Eu acho que o acesso à cultura é uma necessidade básica, assim como a comida, como a moradia. Eu não tenho acompanhado o quanto os governos têm apoiado iniciativas de reconstrução de livrarias e de bibliotecas. A gente sabe que algumas editoras perderam muitos exemplares nas enchentes, livrarias também.
Autores e escritores que tiveram casas invadidas pela água. O que eu tenho percebido é talvez um aprofundamento da negligência em relação ao acesso à cultura.
Essa crise deve influenciar sua escrita? Você está pensando em um livro que aborde o tema?
Porto Alegre ainda é a cidade onde eu acabo ambientalizando os meus livros. O próximo livro ainda se passa em Porto Alegre. Mas eu sempre costumo escrever já com as experiências já trabalhadas internamente.
Dificilmente eu vou trabalhar algum tema ou algum texto muito recente, porque eu preciso desse tempo de fazer uma análise.

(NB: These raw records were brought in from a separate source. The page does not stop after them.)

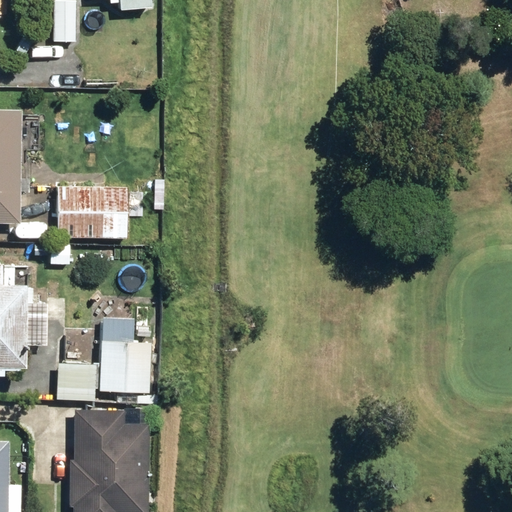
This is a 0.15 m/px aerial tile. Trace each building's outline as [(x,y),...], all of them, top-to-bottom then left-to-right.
[(50,39),(70,39),(71,0),(38,0),(38,4),(35,4),(35,24),(37,24),(37,27),(50,27),(50,39)] [(113,1),(114,8),(145,6),(144,0),(104,0),(104,1),(113,1)] [(0,221),(13,222),(14,109),(0,108),(0,221)] [(150,178),(150,209),(160,209),(160,178),(150,178)] [(52,236),(122,236),(123,187),(39,186),(39,224),(53,224),(52,236)] [(19,245),(20,260),(37,259),(36,244),(19,245)] [(0,369),(12,370),(12,368),(18,368),(18,344),(40,344),(41,301),(26,301),(27,286),(19,286),(19,283),(8,283),(8,262),(0,262),(0,369)] [(109,402),(152,405),(153,395),(134,394),(134,392),(144,393),(146,342),(128,341),(129,323),(98,321),(94,390),(110,391),(109,402)] [(54,399),(89,400),(90,363),(55,362),(54,399)] [(143,511),(144,423),(119,423),(119,409),(70,408),(70,458),(66,459),(66,504),(70,504),(69,511),(143,511)] [(0,511),(13,511),(14,484),(2,484),(3,441),(0,440),(0,511)]
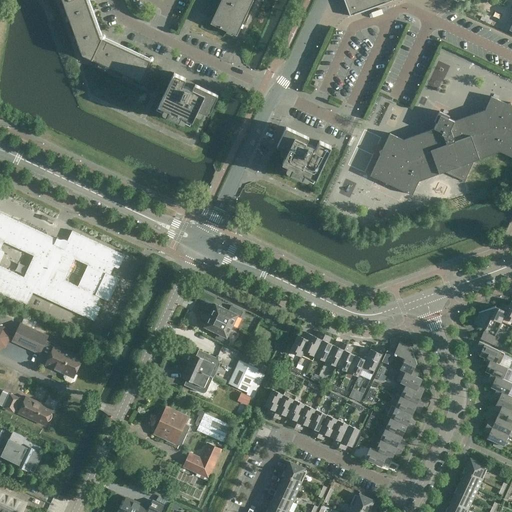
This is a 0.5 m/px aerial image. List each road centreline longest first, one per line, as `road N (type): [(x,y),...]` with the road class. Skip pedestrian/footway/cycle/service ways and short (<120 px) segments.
road 1 (tertiary): [(76,511),(202,242)]
road 2 (unclassified): [(342,124),(393,12),(405,7),(511,56)]
road 3 (tertiary): [(202,242),(353,313),(426,299)]
road 4 (residential): [(242,511),(283,434),(416,497)]
road 5 (unclassified): [(416,497),(460,400),(426,299)]
road 6 (tertiary): [(202,242),(27,161)]
road 7 (unclassified): [(202,242),(274,92)]
road 8 (residential): [(235,74),(127,25),(116,0)]
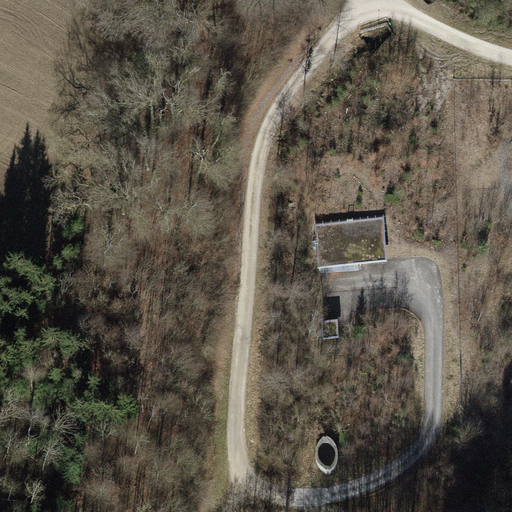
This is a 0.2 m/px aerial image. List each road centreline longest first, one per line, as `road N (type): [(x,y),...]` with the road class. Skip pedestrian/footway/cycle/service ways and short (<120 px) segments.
road 1 (track): [(368,0),(290,89),(259,151),(245,293),(241,483),(330,511)]
road 2 (motorway): [(511,184),(181,200),(0,223)]
road 3 (motorway): [(0,405),(511,362)]
road 4 (track): [(281,494),(371,482),(409,456),(433,420),(431,283),(335,291)]
road 5 (track): [(511,54),(450,33),(394,0)]
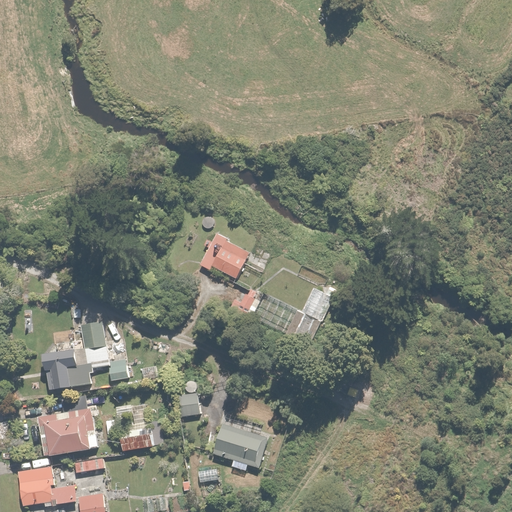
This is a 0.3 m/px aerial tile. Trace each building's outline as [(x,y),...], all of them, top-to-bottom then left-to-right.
[(208,248),(198,263),(209,270),(213,264),(234,278),(251,252),(216,229),(205,246),(208,248)] [(244,315),(258,292),(249,286),(244,294),(238,290),(229,305),(244,315)] [(334,296),(313,286),(302,308),(298,306),(284,337),(309,349),(334,296)] [(107,364),(104,321),(81,323),(83,346),(74,347),(73,338),(69,338),(68,332),(61,332),(62,339),(57,340),(57,348),(43,349),(46,387),(93,383),(91,366),(107,364)] [(125,358),(109,360),(111,379),(127,378),(125,358)] [(180,393),(181,419),(209,418),(213,417),(212,403),(200,404),(200,392),(195,392),(195,386),(185,386),(186,393),(180,393)] [(163,446),(162,427),(150,428),(148,403),(127,405),(129,428),(119,429),(121,449),(163,446)] [(93,407),(36,415),(42,455),(98,447),(93,407)] [(257,465),(267,436),(222,421),(212,451),(232,458),(230,465),(246,470),(249,463),(257,465)] [(75,461),(76,471),(103,468),(102,458),(75,461)] [(53,467),(19,470),(23,505),(44,503),(44,505),(77,502),(75,484),(55,486),(53,467)] [(218,469),(197,469),(197,480),(218,479),(218,469)] [(106,511),(104,493),(80,496),(82,511),(106,511)] [(166,511),(166,495),(155,496),(156,511),(166,511)] [(153,511),(152,496),(141,496),(142,511),(153,511)]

Provavelmente não só eu, mas outros autores vão produzir também livros que façam essa referência ao que aconteceu no Rio Grande do Sul. Acho que é uma forma de lidarmos com o luto, dessa perda desse estado que não vai mais ser o que era.
Mas, no meu caso, eu sempre prefiro deixar passar.
Então, por isso, na produção desse livro, especificamente, não houve nenhuma alteração. Eu só segui mesmo o meu plano, meu projeto literário e terminei o livro.
O livro está pronto, então. Temos alguma novidade a respeito de publicação?
A novidade é que vai sair esse ano. Ainda não posso falar o título, nem falar muito sobre o livro, mas a editora pelo menos me garantiu que saia esse ano, talvez em novembro.
O que você pode adiantar da sinopse?
Vai ficar um pouco ainda no ambiente estudantil, porque a escola faz parte também da minha trajetória como professor.
É um ambiente também que eu costumo colocar nas minhas narrativas, tanto no Beijo na Parede, Estela sem Deus e, mais especificamente, no O Avesso da Pele.
No próximo livro também tem a sala de aula envolvida, mas aí já é no ambiente acadêmico, né? A ideia é trazer uma reflexão sobre a produção intelectual de pessoas negras na universidade. E toda a discussão também da entrada e permanência de pessoas negras nas universidades públicas.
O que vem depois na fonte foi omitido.